A lot of people i know are now reverting back to coal heating, one of my firends has just spent £3500 having gas removed and chimney repaired and fitted coal heating........................

 

just my opinion dont take it personal anybody.................

Posted

What I can't get over is that we are sitting on coal sticks, yet import it from all over the world. How can that be cost effective? And what about that old chestnut, the environment? I don't mean using coal, I mean bringing it 1000s of miles to use it? I also hear that people are burning wood again as well as coal, cos they can't afford the heating bills.

Posted

She only thought and acted for the middle class and upper class sector of the population, and took no consideration for the lower class section at all

Posted

Funny how you live through the same time but see it differently.

I never had the chance to buy and sell a council house for a huge profit. I had the choice of buy or rent from a private landlord. We decided to buy and under the tories huge interest rates most of my wages went on the mortgage, if Lamonts panic rate rise had come in the house would have gone.
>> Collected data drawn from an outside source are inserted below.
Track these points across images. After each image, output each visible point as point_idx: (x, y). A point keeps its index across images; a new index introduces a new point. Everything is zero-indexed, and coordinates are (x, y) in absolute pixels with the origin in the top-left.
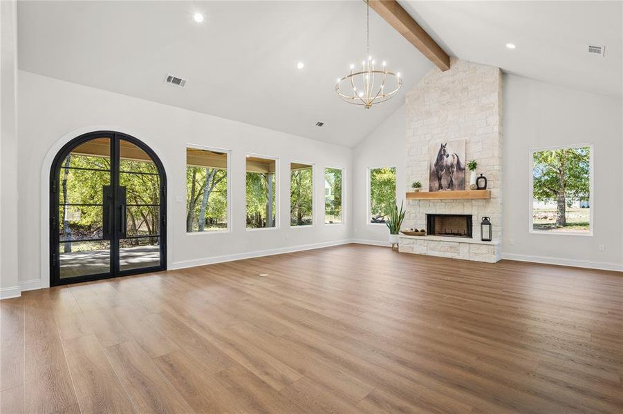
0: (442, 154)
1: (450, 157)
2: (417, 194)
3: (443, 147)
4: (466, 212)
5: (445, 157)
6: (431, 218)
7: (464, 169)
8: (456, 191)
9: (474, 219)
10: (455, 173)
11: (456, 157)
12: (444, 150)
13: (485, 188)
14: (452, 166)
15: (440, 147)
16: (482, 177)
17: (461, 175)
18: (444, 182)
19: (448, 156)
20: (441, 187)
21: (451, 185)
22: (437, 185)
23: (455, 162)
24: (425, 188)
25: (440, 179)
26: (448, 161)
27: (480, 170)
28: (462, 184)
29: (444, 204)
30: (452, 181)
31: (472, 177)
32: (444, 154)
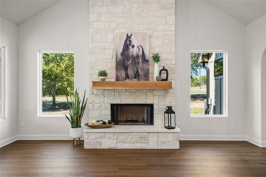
0: (128, 44)
1: (136, 47)
2: (103, 83)
3: (128, 38)
4: (149, 102)
5: (131, 47)
6: (114, 107)
7: (148, 61)
8: (142, 82)
9: (155, 107)
10: (140, 64)
11: (141, 49)
12: (130, 41)
13: (166, 80)
14: (138, 56)
15: (125, 37)
16: (164, 69)
17: (145, 66)
18: (131, 72)
19: (133, 47)
20: (127, 77)
21: (137, 76)
22: (124, 75)
23: (141, 54)
24: (111, 77)
25: (126, 69)
26: (134, 51)
27: (163, 63)
28: (147, 75)
29: (128, 94)
30: (138, 71)
31: (155, 70)
32: (130, 45)
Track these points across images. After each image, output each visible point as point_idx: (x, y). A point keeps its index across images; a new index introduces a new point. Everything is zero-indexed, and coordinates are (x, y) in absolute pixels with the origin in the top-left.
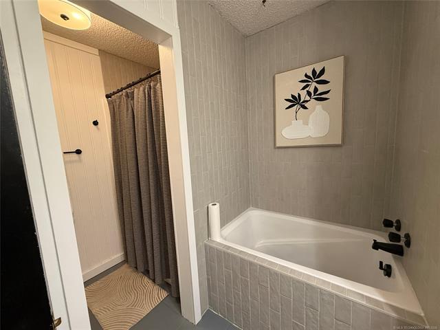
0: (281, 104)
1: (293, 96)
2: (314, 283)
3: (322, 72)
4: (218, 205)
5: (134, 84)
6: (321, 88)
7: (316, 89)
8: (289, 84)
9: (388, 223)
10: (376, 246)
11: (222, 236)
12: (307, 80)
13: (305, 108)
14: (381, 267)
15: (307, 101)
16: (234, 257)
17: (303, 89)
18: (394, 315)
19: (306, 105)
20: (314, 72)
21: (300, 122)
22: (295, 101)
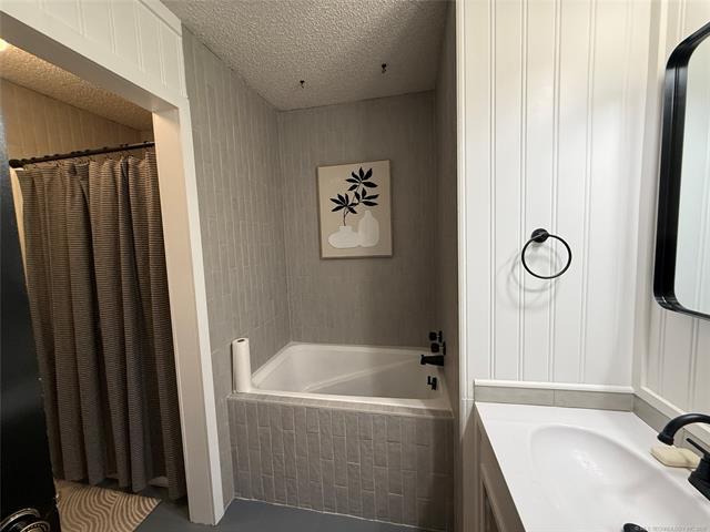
0: (327, 206)
1: (340, 196)
2: (367, 410)
3: (370, 173)
4: (247, 340)
5: (88, 153)
6: (370, 192)
7: (364, 192)
8: (335, 181)
9: (433, 336)
10: (425, 360)
11: (253, 385)
12: (354, 180)
13: (354, 212)
14: (429, 383)
15: (355, 204)
16: (273, 406)
17: (351, 189)
18: (431, 417)
19: (355, 208)
20: (361, 172)
21: (349, 228)
22: (342, 202)
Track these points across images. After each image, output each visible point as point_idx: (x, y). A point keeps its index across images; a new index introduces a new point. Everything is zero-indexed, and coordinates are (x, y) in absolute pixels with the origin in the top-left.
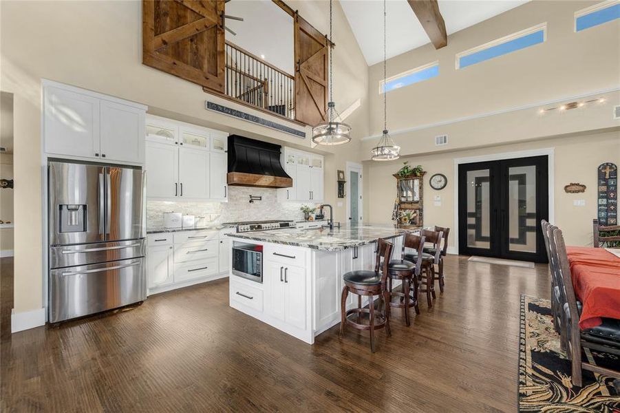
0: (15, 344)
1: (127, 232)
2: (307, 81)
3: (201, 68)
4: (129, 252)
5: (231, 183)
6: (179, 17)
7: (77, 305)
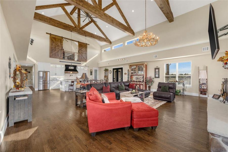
0: (35, 92)
1: (48, 80)
2: (81, 54)
3: (59, 56)
4: (49, 82)
5: (65, 73)
6: (55, 50)
7: (41, 88)
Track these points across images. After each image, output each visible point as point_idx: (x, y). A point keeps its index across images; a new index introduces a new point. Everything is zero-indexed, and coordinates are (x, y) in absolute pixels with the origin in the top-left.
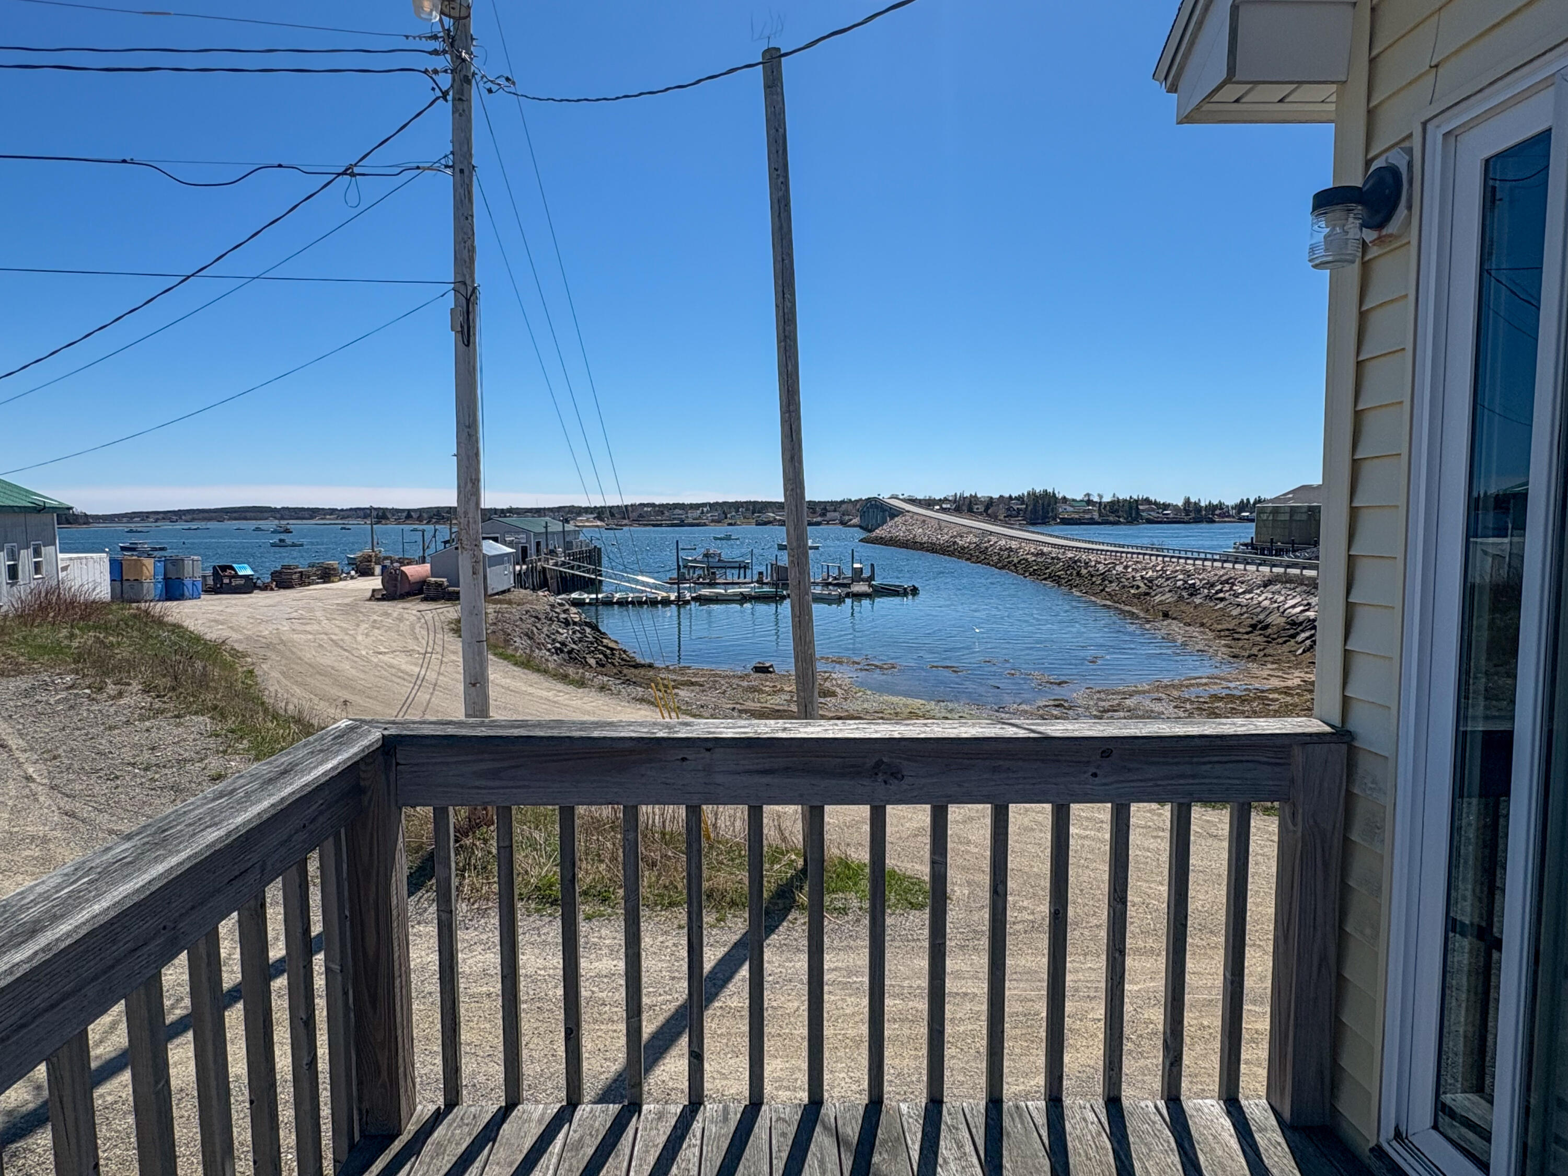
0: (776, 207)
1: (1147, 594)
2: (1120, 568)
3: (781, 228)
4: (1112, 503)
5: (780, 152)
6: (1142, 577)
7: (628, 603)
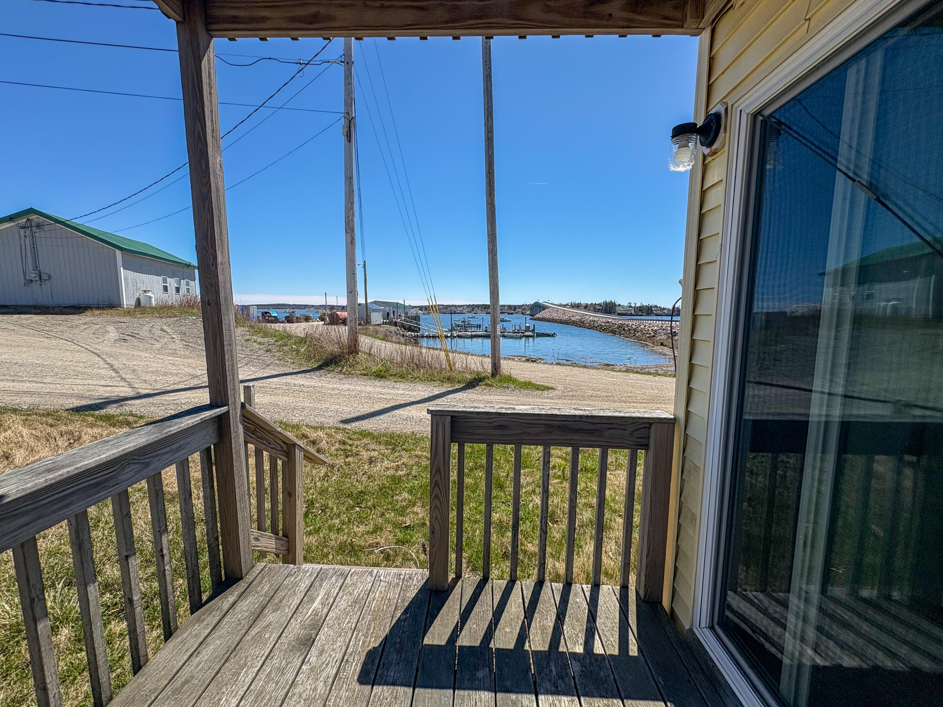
0: (485, 79)
1: (654, 336)
2: (642, 327)
3: (487, 88)
4: (640, 307)
5: (488, 53)
6: (652, 330)
7: (430, 337)
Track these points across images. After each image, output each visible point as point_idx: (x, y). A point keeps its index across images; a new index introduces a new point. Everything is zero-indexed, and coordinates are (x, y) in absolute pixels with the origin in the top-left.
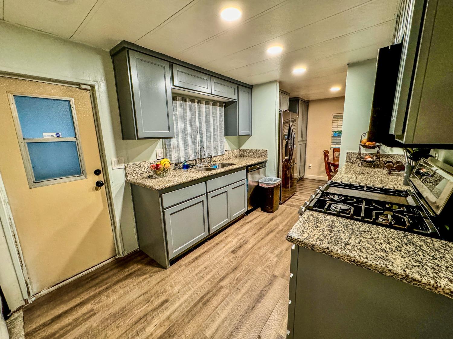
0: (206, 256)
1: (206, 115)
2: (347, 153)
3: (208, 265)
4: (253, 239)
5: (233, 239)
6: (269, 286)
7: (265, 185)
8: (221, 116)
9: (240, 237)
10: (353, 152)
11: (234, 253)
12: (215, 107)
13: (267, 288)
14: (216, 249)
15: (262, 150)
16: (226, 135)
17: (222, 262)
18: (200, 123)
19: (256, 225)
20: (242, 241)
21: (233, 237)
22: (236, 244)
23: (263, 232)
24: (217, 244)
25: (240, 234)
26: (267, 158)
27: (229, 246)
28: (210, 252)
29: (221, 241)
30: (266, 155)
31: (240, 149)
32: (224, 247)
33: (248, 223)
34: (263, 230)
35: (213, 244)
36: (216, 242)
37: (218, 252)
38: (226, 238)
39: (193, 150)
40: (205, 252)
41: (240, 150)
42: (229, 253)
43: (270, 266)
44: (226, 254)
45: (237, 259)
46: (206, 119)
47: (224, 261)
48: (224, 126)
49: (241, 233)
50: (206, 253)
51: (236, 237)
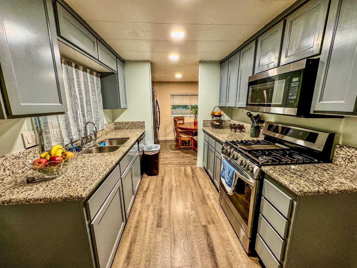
0: (137, 248)
1: (85, 84)
2: (203, 121)
3: (147, 256)
4: (163, 204)
5: (147, 213)
6: (209, 238)
7: (151, 153)
8: (98, 87)
9: (151, 208)
10: (206, 119)
11: (161, 227)
12: (92, 76)
13: (209, 240)
14: (140, 233)
15: (139, 122)
16: (105, 108)
17: (158, 242)
18: (80, 94)
19: (154, 190)
20: (156, 211)
21: (146, 211)
22: (155, 216)
23: (166, 194)
24: (136, 227)
25: (150, 205)
26: (145, 128)
27: (149, 222)
28: (137, 240)
29: (138, 222)
30: (144, 126)
31: (115, 121)
32: (146, 226)
33: (146, 191)
34: (164, 192)
35: (132, 230)
36: (133, 225)
37: (144, 234)
38: (140, 215)
39: (76, 128)
40: (131, 243)
41: (115, 124)
42: (156, 229)
43: (194, 220)
44: (155, 231)
45: (167, 230)
46: (85, 90)
47: (158, 240)
48: (102, 99)
49: (149, 203)
50: (133, 244)
51: (148, 209)
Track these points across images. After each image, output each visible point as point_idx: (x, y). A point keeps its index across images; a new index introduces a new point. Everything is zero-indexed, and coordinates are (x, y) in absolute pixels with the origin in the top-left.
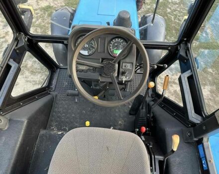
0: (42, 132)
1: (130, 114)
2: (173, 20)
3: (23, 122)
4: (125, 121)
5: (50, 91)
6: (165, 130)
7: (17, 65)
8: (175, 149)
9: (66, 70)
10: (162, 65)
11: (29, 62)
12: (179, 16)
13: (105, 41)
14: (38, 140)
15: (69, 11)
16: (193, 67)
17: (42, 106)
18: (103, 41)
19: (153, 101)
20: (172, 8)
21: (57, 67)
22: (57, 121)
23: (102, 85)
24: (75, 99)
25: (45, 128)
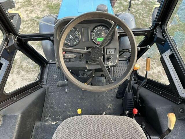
0: (37, 124)
1: (117, 98)
2: (138, 17)
3: (16, 117)
4: (113, 105)
5: (42, 85)
6: (155, 109)
7: (8, 62)
8: (172, 128)
9: (54, 64)
10: (145, 47)
11: (24, 63)
12: (143, 14)
13: (88, 31)
14: (33, 133)
15: (53, 17)
16: (172, 47)
17: (36, 99)
18: (86, 31)
19: (136, 83)
20: (136, 8)
21: (47, 63)
22: (50, 112)
23: (89, 73)
24: (65, 89)
25: (40, 120)
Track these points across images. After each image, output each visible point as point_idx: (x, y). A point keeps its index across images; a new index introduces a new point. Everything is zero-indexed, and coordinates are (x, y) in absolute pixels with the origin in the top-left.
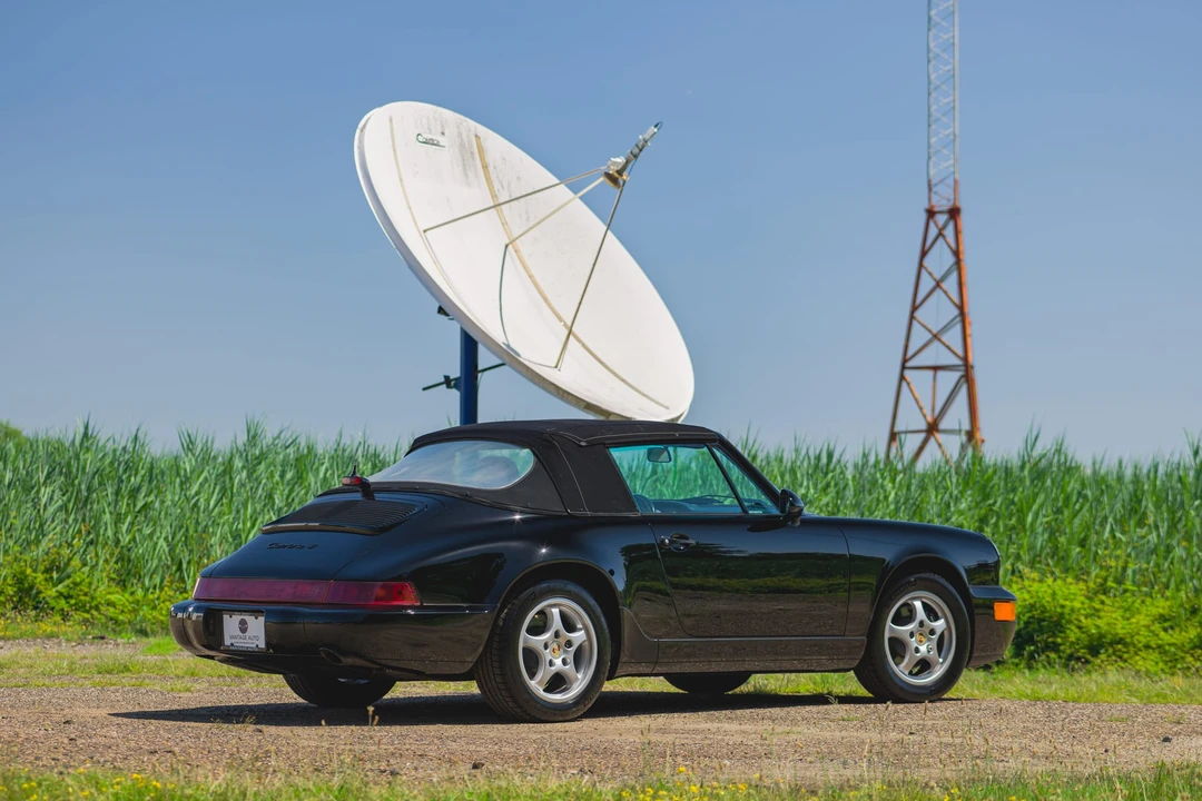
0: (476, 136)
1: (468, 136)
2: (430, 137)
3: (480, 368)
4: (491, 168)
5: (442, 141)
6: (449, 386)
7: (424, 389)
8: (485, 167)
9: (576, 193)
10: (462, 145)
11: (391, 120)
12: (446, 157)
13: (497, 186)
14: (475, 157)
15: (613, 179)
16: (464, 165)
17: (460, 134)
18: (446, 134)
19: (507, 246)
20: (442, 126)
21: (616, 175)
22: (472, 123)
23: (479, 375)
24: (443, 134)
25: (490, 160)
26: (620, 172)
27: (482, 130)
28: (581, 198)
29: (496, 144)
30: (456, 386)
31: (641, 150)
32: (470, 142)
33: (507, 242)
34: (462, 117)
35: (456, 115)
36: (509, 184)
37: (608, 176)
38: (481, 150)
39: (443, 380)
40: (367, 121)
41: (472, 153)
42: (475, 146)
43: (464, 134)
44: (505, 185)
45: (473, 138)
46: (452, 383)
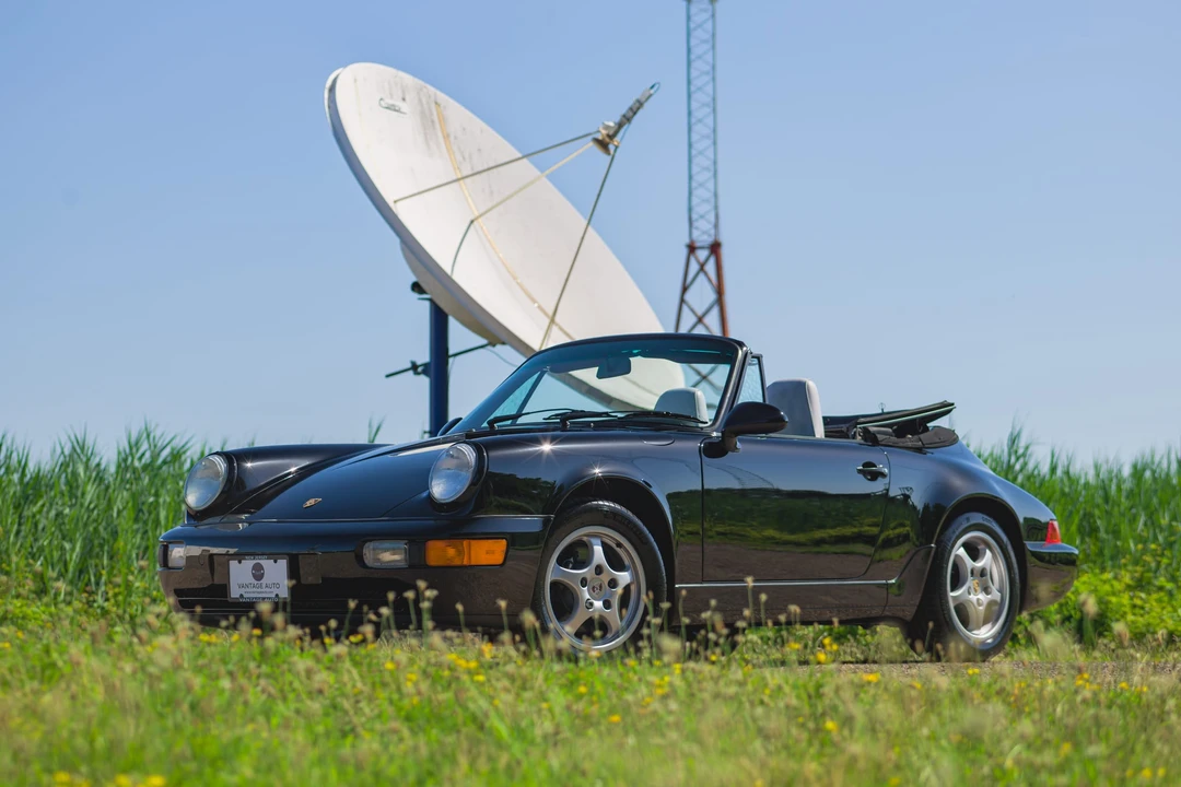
0: (436, 103)
1: (428, 103)
2: (392, 102)
3: (451, 352)
4: (452, 138)
5: (404, 107)
6: (416, 373)
7: (388, 376)
8: (446, 137)
9: (542, 171)
10: (423, 114)
11: (355, 80)
12: (408, 124)
13: (458, 157)
15: (603, 145)
16: (425, 134)
17: (420, 100)
18: (407, 98)
19: (472, 222)
20: (403, 92)
21: (607, 140)
22: (432, 89)
23: (451, 360)
24: (404, 99)
25: (450, 128)
26: (611, 137)
27: (442, 97)
28: (547, 176)
29: (457, 114)
30: (425, 372)
31: (635, 113)
32: (430, 110)
33: (472, 217)
34: (421, 82)
35: (416, 80)
36: (470, 157)
37: (597, 141)
38: (443, 120)
39: (409, 365)
40: (339, 75)
41: (433, 122)
42: (435, 113)
43: (424, 101)
44: (467, 156)
45: (433, 105)
46: (420, 369)
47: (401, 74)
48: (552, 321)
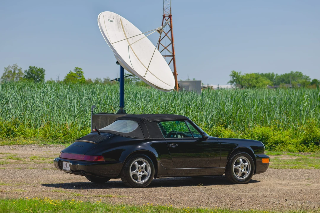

The utilities were sold at well below their true value enabling the greedy to make huge profits (i could'nt buy share in my own firm I did'nt have the spare cash- see mortgage above). Following utility privitisation foreign companies have come and asset stripped on the way leaving utilities with worn out assets and no means of replacing them except to extort more money from the customer (but the shareholders come before the assets).

I don't see an economy boosted by an injection of cash from these sell offs, when the tories were finally kicked out there was just a huge hole that needed to be filled with money.

After labour got in and the interest rates dropped I could afford to more than just pay off the house and even in these uncertain times we are more secure moneywise than under the tories. Speak to you soon Vista.